▶ _Text block_:
_ _ _ _ _
By applying NEMI tool, it was found that all pictograms for all reported methods are the same having two blank and two green quarters. This finding is in accordance with a previous study conducted by Ahmed et al. for assessing the environmental impact of 16 chromatographic methods reported for determination of remdesivir [40]. It was indicated that NEMI is unreliable tool and is not suitable for comparing the greenness profile of the developed methods as all the methods have the same NEMI pictograms. Because NEMI is a poor, non-descriptive and less informative tool for providing a clear picture about the green status of each method in comparison with other highly informative tools such as GAPI and AGREE, this tool was excluded from the discrimination of the greenest liquid chromatographic method.
_ _ _ _ _
▶ _Given entries_:
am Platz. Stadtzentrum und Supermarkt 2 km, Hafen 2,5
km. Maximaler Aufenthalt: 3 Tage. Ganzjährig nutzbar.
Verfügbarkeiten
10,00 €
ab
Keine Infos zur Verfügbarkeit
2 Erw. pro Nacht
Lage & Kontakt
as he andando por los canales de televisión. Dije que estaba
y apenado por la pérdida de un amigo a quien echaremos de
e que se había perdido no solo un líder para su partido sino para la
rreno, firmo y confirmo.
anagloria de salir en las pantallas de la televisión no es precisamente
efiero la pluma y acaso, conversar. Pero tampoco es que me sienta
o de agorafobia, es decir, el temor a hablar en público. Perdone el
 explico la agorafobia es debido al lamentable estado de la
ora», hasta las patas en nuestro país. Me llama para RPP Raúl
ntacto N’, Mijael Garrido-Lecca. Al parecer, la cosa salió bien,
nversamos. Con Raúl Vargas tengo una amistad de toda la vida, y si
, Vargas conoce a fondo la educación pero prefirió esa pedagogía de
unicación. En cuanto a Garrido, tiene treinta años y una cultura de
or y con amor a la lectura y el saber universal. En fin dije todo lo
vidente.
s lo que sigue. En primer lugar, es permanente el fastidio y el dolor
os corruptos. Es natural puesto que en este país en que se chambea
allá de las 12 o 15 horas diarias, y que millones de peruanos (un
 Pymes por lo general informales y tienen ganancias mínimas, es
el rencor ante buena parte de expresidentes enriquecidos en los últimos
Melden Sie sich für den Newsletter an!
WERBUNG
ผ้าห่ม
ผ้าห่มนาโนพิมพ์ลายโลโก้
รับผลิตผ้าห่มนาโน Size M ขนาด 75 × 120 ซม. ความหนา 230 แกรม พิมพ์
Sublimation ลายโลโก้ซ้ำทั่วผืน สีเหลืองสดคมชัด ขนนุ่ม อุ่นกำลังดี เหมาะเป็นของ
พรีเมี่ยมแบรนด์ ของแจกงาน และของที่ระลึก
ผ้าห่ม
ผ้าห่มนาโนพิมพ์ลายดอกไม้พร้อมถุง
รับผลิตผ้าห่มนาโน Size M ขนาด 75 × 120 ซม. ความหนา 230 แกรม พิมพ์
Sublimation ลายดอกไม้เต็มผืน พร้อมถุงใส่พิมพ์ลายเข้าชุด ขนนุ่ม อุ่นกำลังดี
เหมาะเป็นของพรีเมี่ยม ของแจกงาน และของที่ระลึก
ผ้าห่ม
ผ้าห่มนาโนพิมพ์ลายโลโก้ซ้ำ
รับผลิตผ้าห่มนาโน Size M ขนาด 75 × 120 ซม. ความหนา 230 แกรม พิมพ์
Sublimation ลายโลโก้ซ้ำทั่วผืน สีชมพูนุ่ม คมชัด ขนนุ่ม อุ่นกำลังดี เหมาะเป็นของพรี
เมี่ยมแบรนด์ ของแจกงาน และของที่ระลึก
_ _ _ _ _
▶ _Things to do_:
**1.** According to the NEMI passage, how many chromatographic methods for determining remdesivir did the earlier study by Ahmed et al. assess?
**2.** Rewrite the stretch of the NEMI passage from "By applying NEMI" through "liquid chromatographic method.", putting "undependable" in place of "unreliable".

▶ _Results by task_:
**1.** It assessed 16 chromatographic methods.

**2.**
By applying NEMI tool, it was found that all pictograms for all reported methods are the same having two blank and two green quarters. This finding is in accordance with a previous study conducted by Ahmed et al. for assessing the environmental impact of 16 chromatographic methods reported for determination of remdesivir [40]. It was indicated that NEMI is undependable tool and is not suitable for comparing the greenness profile of the developed methods as all the methods have the same NEMI pictograms. Because NEMI is a poor, non-descriptive and less informative tool for providing a clear picture about the green status of each method in comparison with other highly informative tools such as GAPI and AGREE, this tool was excluded from the discrimination of the greenest liquid chromatographic method.